* [TASK DIRECTIONS]: Each record below must be returned exactly as shown.

* [SUPPLIED MATERIAL]:
######

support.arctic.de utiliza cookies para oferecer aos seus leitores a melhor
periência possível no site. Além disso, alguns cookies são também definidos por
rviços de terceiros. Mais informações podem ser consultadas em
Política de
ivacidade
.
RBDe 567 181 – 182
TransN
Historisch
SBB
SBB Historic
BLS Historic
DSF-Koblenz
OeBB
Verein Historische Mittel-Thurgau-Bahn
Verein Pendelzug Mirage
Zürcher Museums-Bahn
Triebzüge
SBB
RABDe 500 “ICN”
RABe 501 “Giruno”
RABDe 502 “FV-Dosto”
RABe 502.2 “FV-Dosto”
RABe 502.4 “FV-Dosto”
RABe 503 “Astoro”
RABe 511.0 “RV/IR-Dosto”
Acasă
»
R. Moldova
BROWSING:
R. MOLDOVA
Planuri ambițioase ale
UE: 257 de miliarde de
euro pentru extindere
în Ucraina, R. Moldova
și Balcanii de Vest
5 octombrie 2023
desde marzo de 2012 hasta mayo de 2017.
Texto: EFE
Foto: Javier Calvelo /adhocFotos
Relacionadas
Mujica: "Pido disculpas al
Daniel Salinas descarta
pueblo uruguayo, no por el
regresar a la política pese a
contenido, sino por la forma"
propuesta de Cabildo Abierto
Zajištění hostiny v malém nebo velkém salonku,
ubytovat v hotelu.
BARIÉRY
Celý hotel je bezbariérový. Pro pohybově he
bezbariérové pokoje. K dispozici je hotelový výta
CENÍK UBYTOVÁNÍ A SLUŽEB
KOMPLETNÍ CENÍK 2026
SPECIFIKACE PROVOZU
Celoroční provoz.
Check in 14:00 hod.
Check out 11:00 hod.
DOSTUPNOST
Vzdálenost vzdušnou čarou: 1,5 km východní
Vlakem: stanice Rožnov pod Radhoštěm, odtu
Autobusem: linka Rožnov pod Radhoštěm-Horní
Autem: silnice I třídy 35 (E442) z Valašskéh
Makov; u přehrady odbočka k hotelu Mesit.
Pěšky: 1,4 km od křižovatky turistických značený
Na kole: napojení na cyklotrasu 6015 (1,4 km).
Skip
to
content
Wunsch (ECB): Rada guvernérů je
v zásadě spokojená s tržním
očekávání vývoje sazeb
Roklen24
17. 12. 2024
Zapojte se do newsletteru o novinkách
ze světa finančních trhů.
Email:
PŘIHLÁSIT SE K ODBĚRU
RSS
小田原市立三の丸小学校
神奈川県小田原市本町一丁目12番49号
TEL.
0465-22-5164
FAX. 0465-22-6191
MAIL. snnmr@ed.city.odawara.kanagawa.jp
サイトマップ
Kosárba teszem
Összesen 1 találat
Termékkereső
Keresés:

######

* [TASK ANSWER]:
support.arctic.de utiliza cookies para oferecer aos seus leitores a melhor
periência possível no site. Além disso, alguns cookies são também definidos por
rviços de terceiros. Mais informações podem ser consultadas em
Política de
ivacidade
.
RBDe 567 181 – 182
TransN
Historisch
SBB
SBB Historic
BLS Historic
DSF-Koblenz
OeBB
Verein Historische Mittel-Thurgau-Bahn
Verein Pendelzug Mirage
Zürcher Museums-Bahn
Triebzüge
SBB
RABDe 500 “ICN”
RABe 501 “Giruno”
RABDe 502 “FV-Dosto”
RABe 502.2 “FV-Dosto”
RABe 502.4 “FV-Dosto”
RABe 503 “Astoro”
RABe 511.0 “RV/IR-Dosto”
Acasă
»
R. Moldova
BROWSING:
R. MOLDOVA
Planuri ambițioase ale
UE: 257 de miliarde de
euro pentru extindere
în Ucraina, R. Moldova
și Balcanii de Vest
5 octombrie 2023
desde marzo de 2012 hasta mayo de 2017.
Texto: EFE
Foto: Javier Calvelo /adhocFotos
Relacionadas
Mujica: "Pido disculpas al
Daniel Salinas descarta
pueblo uruguayo, no por el
regresar a la política pese a
contenido, sino por la forma"
propuesta de Cabildo Abierto
Zajištění hostiny v malém nebo velkém salonku,
ubytovat v hotelu.
BARIÉRY
Celý hotel je bezbariérový. Pro pohybově he
bezbariérové pokoje. K dispozici je hotelový výta
CENÍK UBYTOVÁNÍ A SLUŽEB
KOMPLETNÍ CENÍK 2026
SPECIFIKACE PROVOZU
Celoroční provoz.
Check in 14:00 hod.
Check out 11:00 hod.
DOSTUPNOST
Vzdálenost vzdušnou čarou: 1,5 km východní
Vlakem: stanice Rožnov pod Radhoštěm, odtu
Autobusem: linka Rožnov pod Radhoštěm-Horní
Autem: silnice I třídy 35 (E442) z Valašskéh
Makov; u přehrady odbočka k hotelu Mesit.
Pěšky: 1,4 km od křižovatky turistických značený
Na kole: napojení na cyklotrasu 6015 (1,4 km).
Skip
to
content
Wunsch (ECB): Rada guvernérů je
v zásadě spokojená s tržním
očekávání vývoje sazeb
Roklen24
17. 12. 2024
Zapojte se do newsletteru o novinkách
ze světa finančních trhů.
Email:
PŘIHLÁSIT SE K ODBĚRU
RSS
小田原市立三の丸小学校
神奈川県小田原市本町一丁目12番49号
TEL.
0465-22-5164
FAX. 0465-22-6191
MAIL. snnmr@ed.city.odawara.kanagawa.jp
サイトマップ
Kosárba teszem
Összesen 1 találat
Termékkereső
Keresés:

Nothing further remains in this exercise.